How much longer can government get away with the games before something - or
someone - snaps?  I don't have the foggiest clue, but Friday proved that the stock
market hasn't been rising as a consequence of an improving economy but rather on
the belief by a handful of speculators that the looting and pillaging that was given
free rein and license last spring when FASB was forced to change the accounting
rules would not only be allowed to continue but would intensify.

The problem with this philosophy and course of action is that the American People in
the main are literally being bled dry by the vampires on Wall Street.  The most
dangerous man of all is one who has lost everything - home, job, family - and thus
has nothing left to lose.

Irrespective of the "pumpers" on Wall Street and in The Media the facts on the
ground do not reflect the optimism - consumer "spending" has been held up by
people not paying their mortgages, long-term unemployment has ravaged our states
and communities while government has simply handed out more and more money
via extensions of this and that program, papering over the rot in the economy with
borrowed funds we cannot afford.

Government must step in and break these behemoths up.  Not because they're too
big to fail tomorrow, but because they did too much damage this time around and
must not be allowed to get away with it, say much less prosper as a consequence.
These acts were not errors of judgment or accidents they were willful and intentional
actions taken with full knowledge of the consequences.

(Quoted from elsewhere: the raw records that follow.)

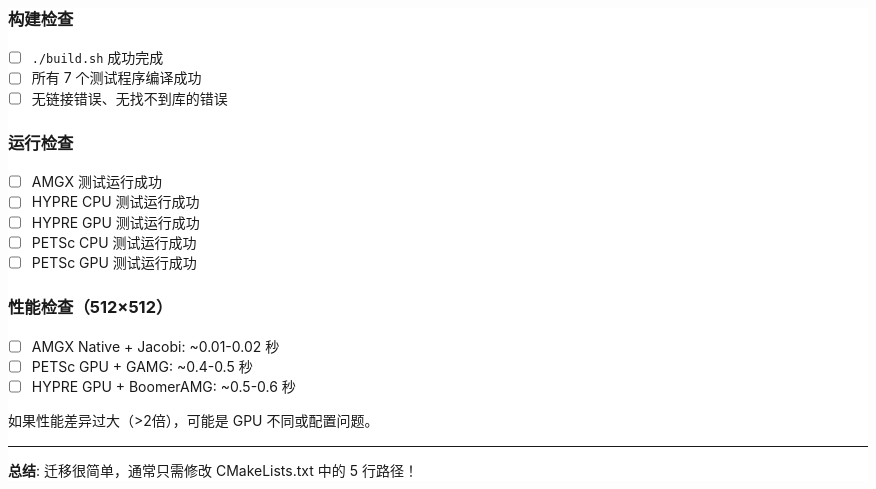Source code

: ### 构建检查
- [ ] `./build.sh` 成功完成
- [ ] 所有 7 个测试程序编译成功
- [ ] 无链接错误、无找不到库的错误

### 运行检查
- [ ] AMGX 测试运行成功
- [ ] HYPRE CPU 测试运行成功
- [ ] HYPRE GPU 测试运行成功
- [ ] PETSc CPU 测试运行成功
- [ ] PETSc GPU 测试运行成功

### 性能检查（512×512）
- [ ] AMGX Native + Jacobi: ~0.01-0.02 秒
- [ ] PETSc GPU + GAMG: ~0.4-0.5 秒
- [ ] HYPRE GPU + BoomerAMG: ~0.5-0.6 秒

如果性能差异过大（>2倍），可能是 GPU 不同或配置问题。

---

**总结**: 迁移很简单，通常只需修改 CMakeLists.txt 中的 5 行路径！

Bluntly, these banksters looted the public worldwide through two full cycles of boom
and bust, they did it intentionally, and our nation cannot withstand another one of
their attacks.

Those of you in Washington DC and State Governments who are reading this, get
away from your insular world inside the beltway and state houses and meet with
constituents - not as a Representative or Senator, but as an ordinary Joe.  Leave the
armed goon squad behind and drive a chevy to the local eatery, your local store, the
coffee shop or WalMart in your town.  Shut your yap for a week and just listen.  Note
the marked deterioration in mood, attitude and words you hear.  That's real, it's
dangerous, and you can only deal with it one way - by putting a stop to the looting
and start with the prosecuting.

The people are pissed and they're not going to sit still for this.  You will either stop it,
right here and now, or you will lose your jobs.  If you try to lie your way out of it as
you have for the last decade you are taking a horrible risk, as this nation and indeed
the world is a tinderbox, and little would be required to set off civil unrest or, far
worse - war.

Remember, it wasn't just Americans that got screwed and are pissed off.

Do the right thing while there is still time.